Data supplied >>
● ● ●

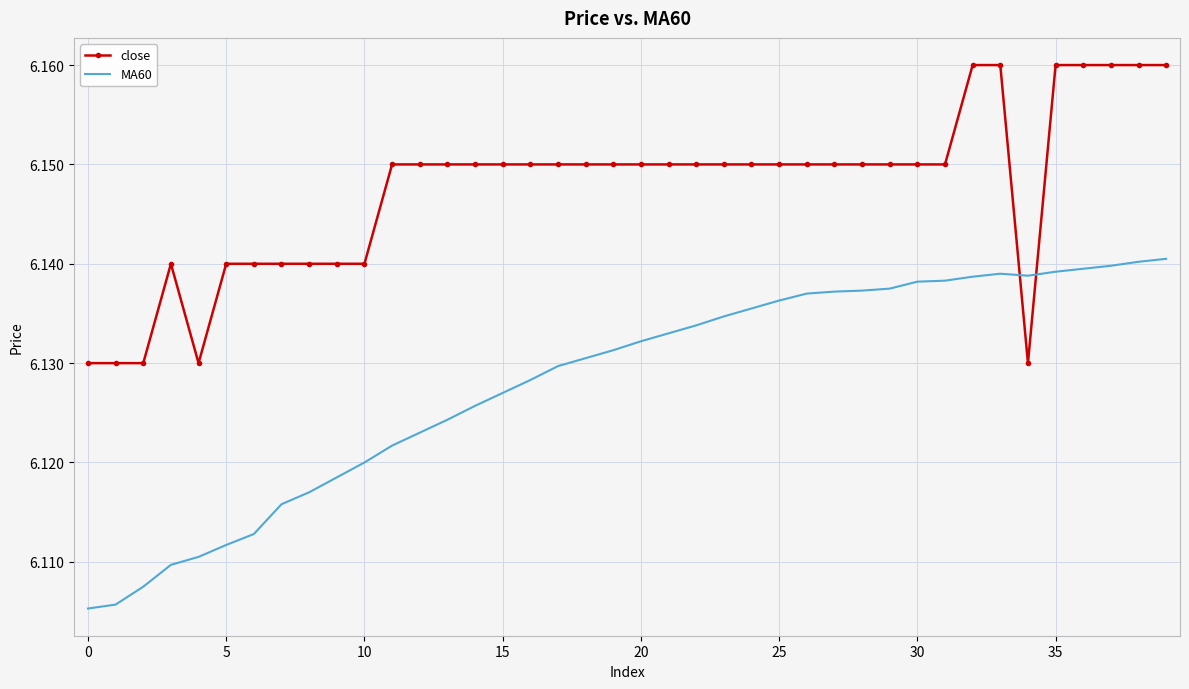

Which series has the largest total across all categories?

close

● ● ●

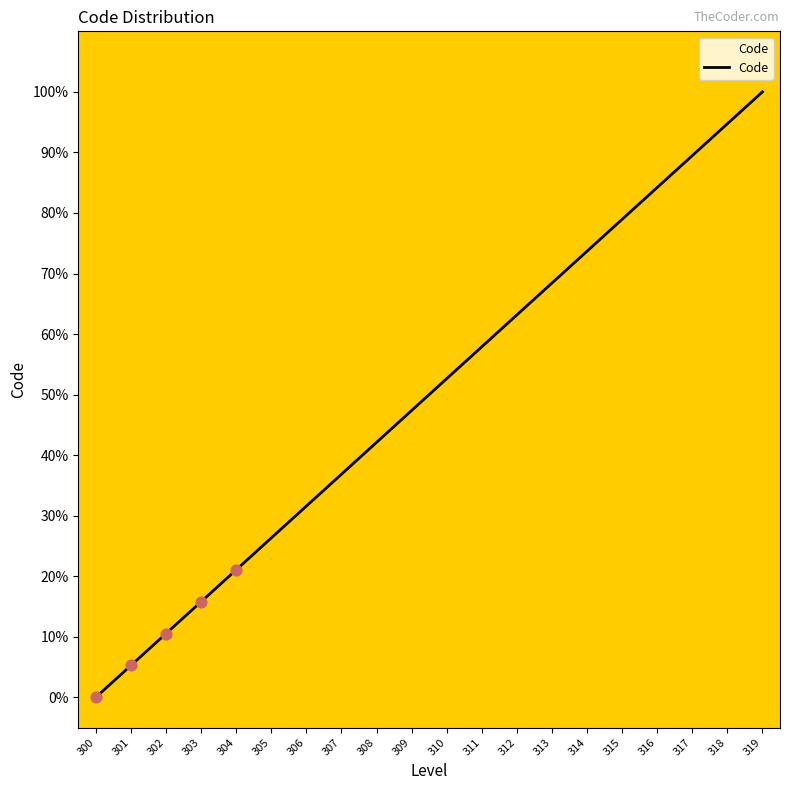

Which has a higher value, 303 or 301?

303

● ● ●

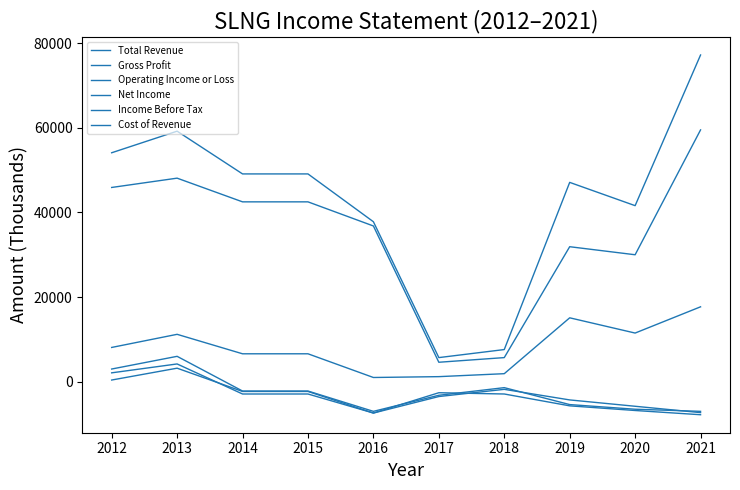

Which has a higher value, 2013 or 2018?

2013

● ● ●

Job item >>
Please count the lines in the records above that contain the word "higher", and reply with that number alone.

Result below >>
2